Recorded information: Begin

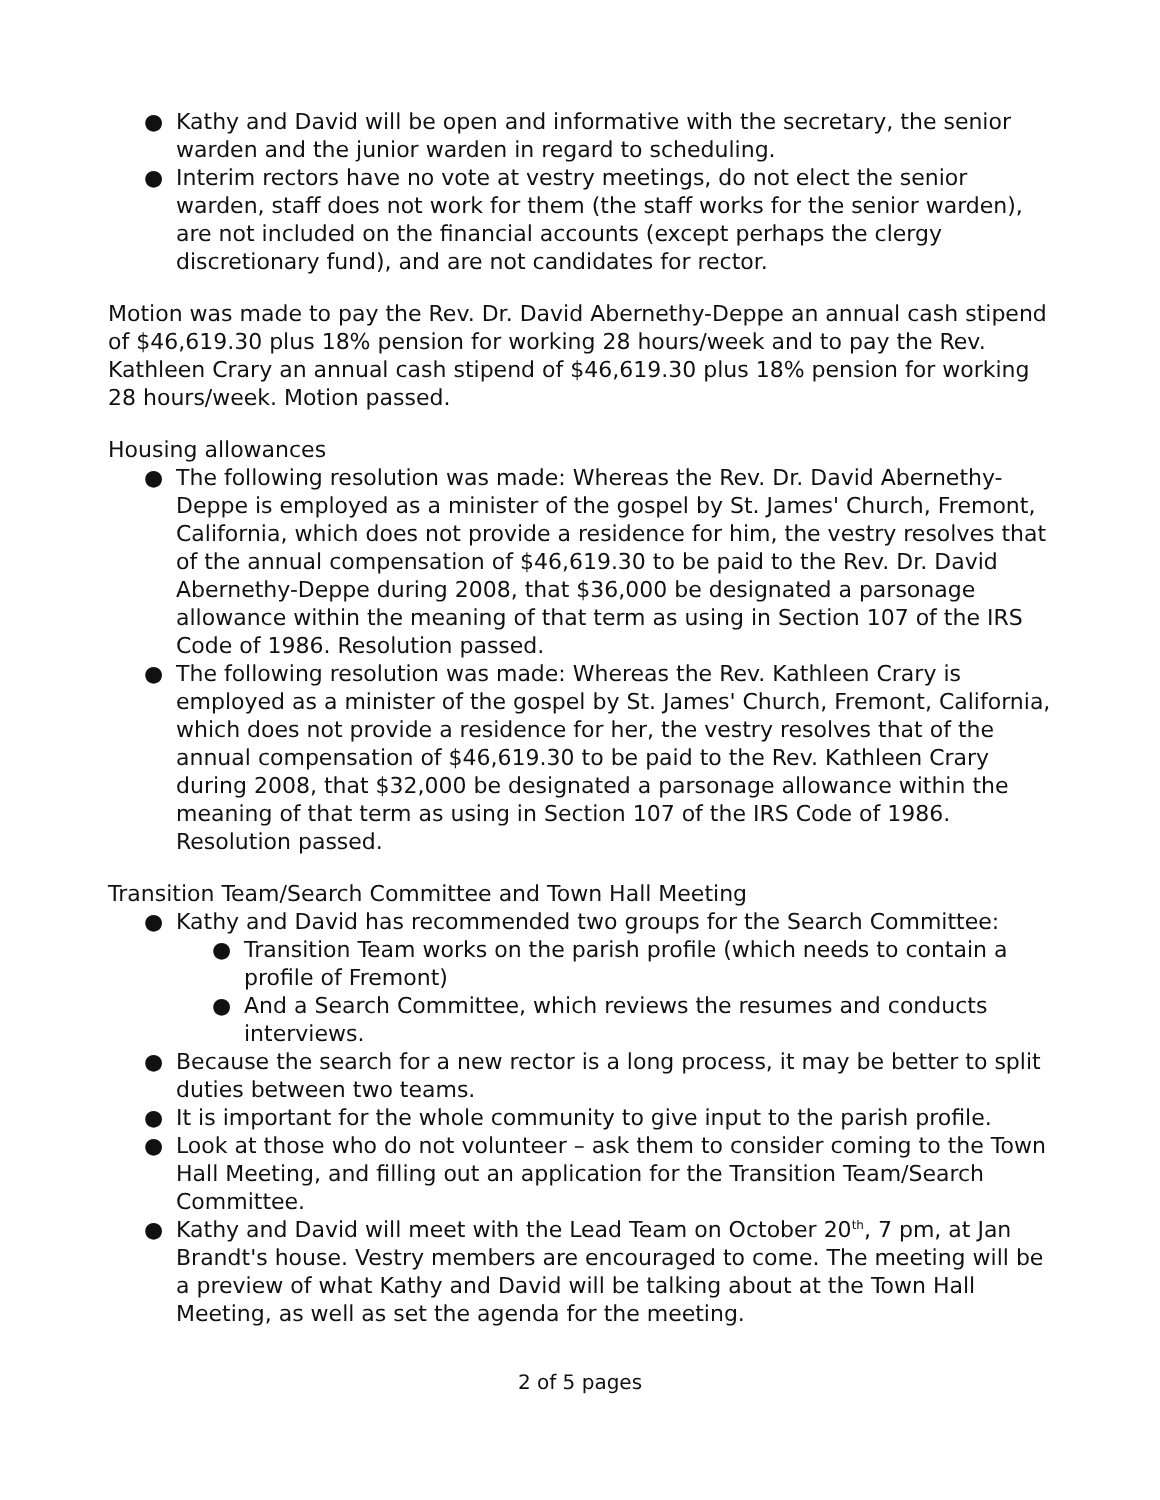● Kathy and David will be open and informative with the secretary, the senior warden and the junior warden in regard to scheduling.
● Interim rectors have no vote at vestry meetings, do not elect the senior warden, staff does not work for them (the staff works for the senior warden), are not included on the financial accounts (except perhaps the clergy discretionary fund), and are not candidates for rector.
Motion was made to pay the Rev. Dr. David Abernethy-Deppe an annual cash stipend of $46,619.30 plus 18% pension for working 28 hours/week and to pay the Rev. Kathleen Crary an annual cash stipend of $46,619.30 plus 18% pension for working 28 hours/week. Motion passed.
Housing allowances
● The following resolution was made: Whereas the Rev. Dr. David Abernethy-Deppe is employed as a minister of the gospel by St. James' Church, Fremont, California, which does not provide a residence for him, the vestry resolves that of the annual compensation of $46,619.30 to be paid to the Rev. Dr. David Abernethy-Deppe during 2008, that $36,000 be designated a parsonage allowance within the meaning of that term as using in Section 107 of the IRS Code of 1986. Resolution passed.
● The following resolution was made: Whereas the Rev. Kathleen Crary is employed as a minister of the gospel by St. James' Church, Fremont, California, which does not provide a residence for her, the vestry resolves that of the annual compensation of $46,619.30 to be paid to the Rev. Kathleen Crary during 2008, that $32,000 be designated a parsonage allowance within the meaning of that term as using in Section 107 of the IRS Code of 1986. Resolution passed.
Transition Team/Search Committee and Town Hall Meeting
● Kathy and David has recommended two groups for the Search Committee:
● Transition Team works on the parish profile (which needs to contain a profile of Fremont)
● And a Search Committee, which reviews the resumes and conducts interviews.
● Because the search for a new rector is a long process, it may be better to split duties between two teams.
● It is important for the whole community to give input to the parish profile.
● Look at those who do not volunteer – ask them to consider coming to the Town Hall Meeting, and filling out an application for the Transition Team/Search Committee.
● Kathy and David will meet with the Lead Team on October 20<sup>th</sup>, 7 pm, at Jan Brandt's house. Vestry members are encouraged to come. The meeting will be a preview of what Kathy and David will be talking about at the Town Hall Meeting, as well as set the agenda for the meeting.
2 of 5 pages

Recorded information: End

Whenever a picture appears in the listing, leave it out; copy everything else exactly.

■ Written reply ■
● Kathy and David will be open and informative with the secretary, the senior warden and the junior warden in regard to scheduling.
● Interim rectors have no vote at vestry meetings, do not elect the senior warden, staff does not work for them (the staff works for the senior warden), are not included on the financial accounts (except perhaps the clergy discretionary fund), and are not candidates for rector.
Motion was made to pay the Rev. Dr. David Abernethy-Deppe an annual cash stipend of $46,619.30 plus 18% pension for working 28 hours/week and to pay the Rev. Kathleen Crary an annual cash stipend of $46,619.30 plus 18% pension for working 28 hours/week. Motion passed.
Housing allowances
● The following resolution was made: Whereas the Rev. Dr. David Abernethy-Deppe is employed as a minister of the gospel by St. James' Church, Fremont, California, which does not provide a residence for him, the vestry resolves that of the annual compensation of $46,619.30 to be paid to the Rev. Dr. David Abernethy-Deppe during 2008, that $36,000 be designated a parsonage allowance within the meaning of that term as using in Section 107 of the IRS Code of 1986. Resolution passed.
● The following resolution was made: Whereas the Rev. Kathleen Crary is employed as a minister of the gospel by St. James' Church, Fremont, California, which does not provide a residence for her, the vestry resolves that of the annual compensation of $46,619.30 to be paid to the Rev. Kathleen Crary during 2008, that $32,000 be designated a parsonage allowance within the meaning of that term as using in Section 107 of the IRS Code of 1986. Resolution passed.
Transition Team/Search Committee and Town Hall Meeting
● Kathy and David has recommended two groups for the Search Committee:
● Transition Team works on the parish profile (which needs to contain a profile of Fremont)
● And a Search Committee, which reviews the resumes and conducts interviews.
● Because the search for a new rector is a long process, it may be better to split duties between two teams.
● It is important for the whole community to give input to the parish profile.
● Look at those who do not volunteer – ask them to consider coming to the Town Hall Meeting, and filling out an application for the Transition Team/Search Committee.
● Kathy and David will meet with the Lead Team on October 20<sup>th</sup>, 7 pm, at Jan Brandt's house. Vestry members are encouraged to come. The meeting will be a preview of what Kathy and David will be talking about at the Town Hall Meeting, as well as set the agenda for the meeting.
2 of 5 pages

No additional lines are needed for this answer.